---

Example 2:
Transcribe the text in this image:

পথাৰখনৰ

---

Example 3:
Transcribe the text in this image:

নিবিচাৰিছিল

Problem requirements: The answer must be a word-for-word reproduction of every record above.

Response to the exercise:
---

Example 2:
Transcribe the text in this image:

পথাৰখনৰ

---

Example 3:
Transcribe the text in this image:

নিবিচাৰিছিল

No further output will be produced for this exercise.